START Listed records
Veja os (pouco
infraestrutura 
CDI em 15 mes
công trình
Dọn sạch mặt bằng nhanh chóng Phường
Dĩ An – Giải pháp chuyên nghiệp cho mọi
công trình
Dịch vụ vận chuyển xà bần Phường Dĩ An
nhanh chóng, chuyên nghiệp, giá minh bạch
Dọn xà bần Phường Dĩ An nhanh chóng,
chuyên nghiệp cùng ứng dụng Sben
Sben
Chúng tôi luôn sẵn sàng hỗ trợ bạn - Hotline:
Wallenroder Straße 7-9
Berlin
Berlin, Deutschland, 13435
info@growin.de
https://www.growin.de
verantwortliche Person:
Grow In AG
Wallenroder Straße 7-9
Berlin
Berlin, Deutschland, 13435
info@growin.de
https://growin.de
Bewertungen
END Listed records
START Listed records
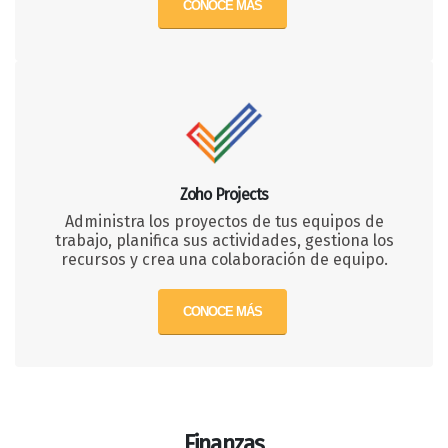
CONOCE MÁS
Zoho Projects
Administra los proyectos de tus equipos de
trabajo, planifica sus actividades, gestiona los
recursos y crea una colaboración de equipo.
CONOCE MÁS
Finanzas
END Listed records
▸ Work request:
Please copy out each line of the data in which the word "Phường" occurs.

▸ Answer to this task:
Dọn sạch mặt bằng nhanh chóng Phường
Dịch vụ vận chuyển xà bần Phường Dĩ An
Dọn xà bần Phường Dĩ An nhanh chóng,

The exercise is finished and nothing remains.